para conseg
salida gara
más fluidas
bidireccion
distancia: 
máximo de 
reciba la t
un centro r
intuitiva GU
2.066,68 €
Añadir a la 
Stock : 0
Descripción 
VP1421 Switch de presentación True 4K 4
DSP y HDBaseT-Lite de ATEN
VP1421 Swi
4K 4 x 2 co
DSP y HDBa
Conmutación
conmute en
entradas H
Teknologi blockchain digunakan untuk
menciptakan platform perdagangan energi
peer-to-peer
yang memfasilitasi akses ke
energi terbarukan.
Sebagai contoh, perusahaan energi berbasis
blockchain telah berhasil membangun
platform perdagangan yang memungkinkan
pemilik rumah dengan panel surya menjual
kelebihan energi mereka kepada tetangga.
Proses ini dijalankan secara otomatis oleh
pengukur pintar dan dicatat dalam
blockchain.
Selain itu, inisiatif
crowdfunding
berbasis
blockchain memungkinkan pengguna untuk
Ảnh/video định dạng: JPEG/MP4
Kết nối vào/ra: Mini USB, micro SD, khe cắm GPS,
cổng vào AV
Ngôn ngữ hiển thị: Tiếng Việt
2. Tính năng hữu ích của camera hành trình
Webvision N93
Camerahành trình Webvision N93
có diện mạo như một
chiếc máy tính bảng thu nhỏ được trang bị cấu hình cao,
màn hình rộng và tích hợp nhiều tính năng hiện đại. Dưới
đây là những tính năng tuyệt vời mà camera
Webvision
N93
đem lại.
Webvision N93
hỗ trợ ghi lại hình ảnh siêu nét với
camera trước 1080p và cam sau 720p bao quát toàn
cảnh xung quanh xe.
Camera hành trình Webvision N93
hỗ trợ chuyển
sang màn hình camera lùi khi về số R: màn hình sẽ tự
----------------
- What to work on -
Rewrite the lines from the start of the material through the line containing "platform perdagangan yang memungkinkan", inclusive, replacing "platform" with "layanan" and leaving everything else unchanged.

- Output of the task -
para conseg
salida gara
más fluidas
bidireccion
distancia: 
máximo de 
reciba la t
un centro r
intuitiva GU
2.066,68 €
Añadir a la 
Stock : 0
Descripción 
VP1421 Switch de presentación True 4K 4
DSP y HDBaseT-Lite de ATEN
VP1421 Swi
4K 4 x 2 co
DSP y HDBa
Conmutación
conmute en
entradas H
Teknologi blockchain digunakan untuk
menciptakan layanan perdagangan energi
peer-to-peer
yang memfasilitasi akses ke
energi terbarukan.
Sebagai contoh, perusahaan energi berbasis
blockchain telah berhasil membangun
layanan perdagangan yang memungkinkan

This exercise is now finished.